Who can forget that famous scene from Star Wars, where R2D2 plays a holographic video message in midair showing Princess Leila pleading for help from Obi-Wan Kenobi? While technology has not yet progressed sufficiently to achieve the Star War’s feat, recent advances in the ability to control light is opening up new possibilities for displaying 3D images.
Leila, an appropriately named company owned by David Fattal, has demonstrated a 2×2 inch holomodule as its first product. This LCD module is a 3D display capable of producing full-color 3D images and videos. You do not need special glasses to see these images and videos and they are visible from 64 different viewpoints.
Leila’s technology is based on an invention by Fattal. It utilizes advances in the ability to control the path of light at Nano-scale levels. Fattal calls this the multiview backlight and he developed this concept while working as a researcher in HP Labs. The Nano-scale structures are actually diffraction gratings.
Diffraction gratings act as tiny mirrors to reflect light in precise directions depending on the angle of the arriving beam. In practice, gratings are used to send light through cables for transmitting data. Fattal decided to use gratings to send light in prescribed directions in space, creating the basics of a holographic 3D display.
With Leila, Fattal has managed to refine the initial design for better image quality. The hologram comes out of a conventional LCD. Leila replaces the LCD backlight, which is typically made of plastic, with a more sophisticated light guide incorporating Nano-scale gratings. That means smartphones and other mobile devices will soon possess the ability to show 3D images.

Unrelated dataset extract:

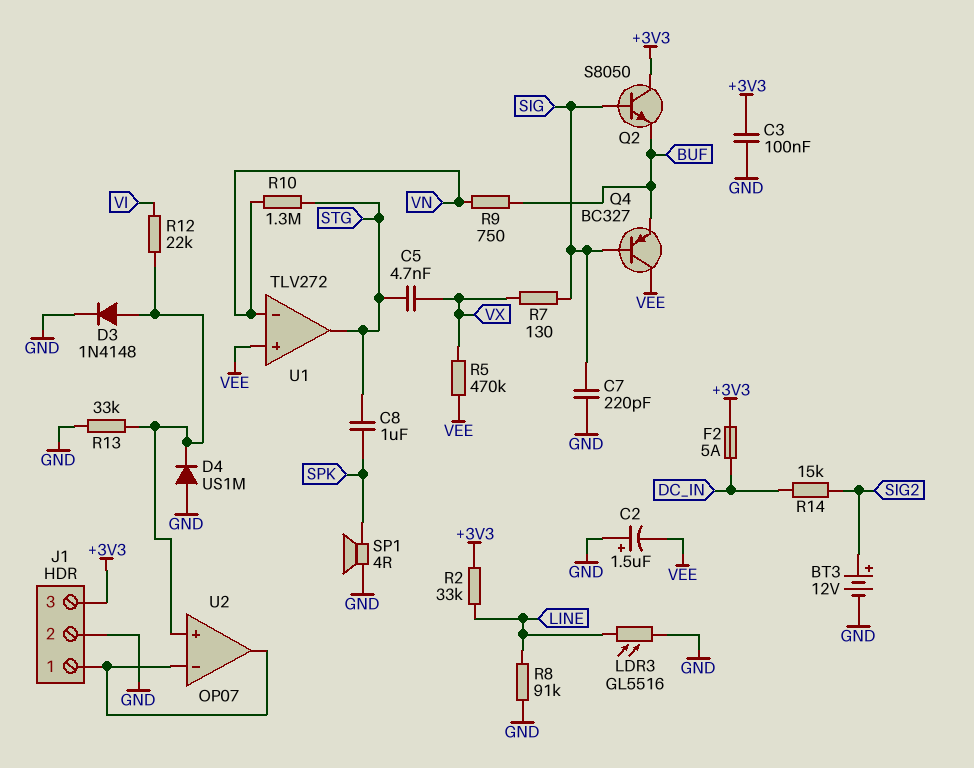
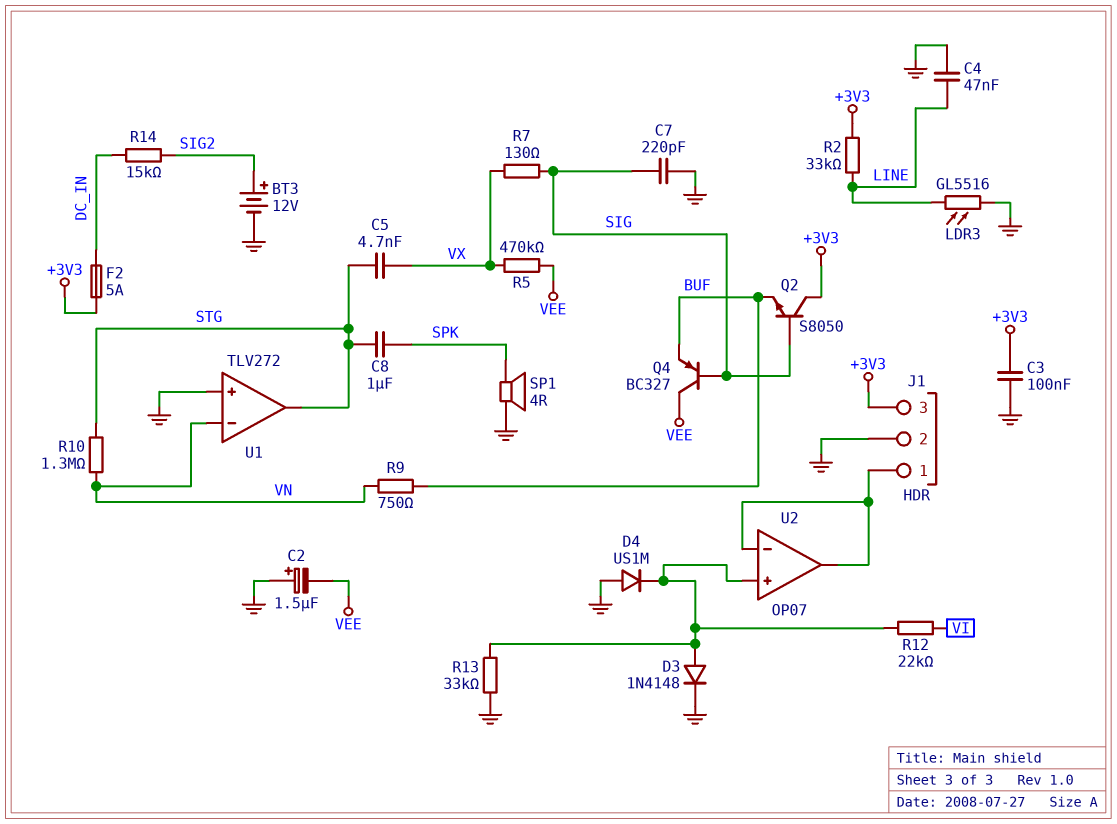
C4: none -> 47nF (GND, LINE)
R8: 91k (GND, LINE) -> none
U1 pin in+: VEE -> GND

On the other hand, Holus is an interactive holographic tabletop platform from the Canadian startup H+ Technology. Holus makes use of Pepper’s Ghost, an optical illusion, to reflect hidden objects in a manner that makes people believe the objects are present in the room with them. Therefore, rather than looking at a TV placed in a corner of the room, the future family will be sitting around a Holus box in the middle of the room. The Holus is a see-through tabletop box and it presents a tiny 3D digital world and allows you to interact with it.
Holus contains a see-through Plexiglas prism and projects four images of the same object onto the walls of the prism. Therefore, irrespective of the side of the prism you are on, these images collate to form a single 3D object, which you can see at different angles.
According to H+, you can feed any digital content from a computer into Holus to convert and project it as a 3D hologram-like image. You can also use motion-tracking technology to interact with the image, such as a gesture input device or a traditional gamepad. It is also possible to use the Brain Sensor electroencephalography headset from Emotiv.
The Halo tabletop box creates a social campfire experience in the home, as family members can cluster around the 3D display system, while interacting with it and with one another. On a wider scale, natural visual interaction with complex 3D images and digital content can help education immensely. Such holographic presentations will also help business activities.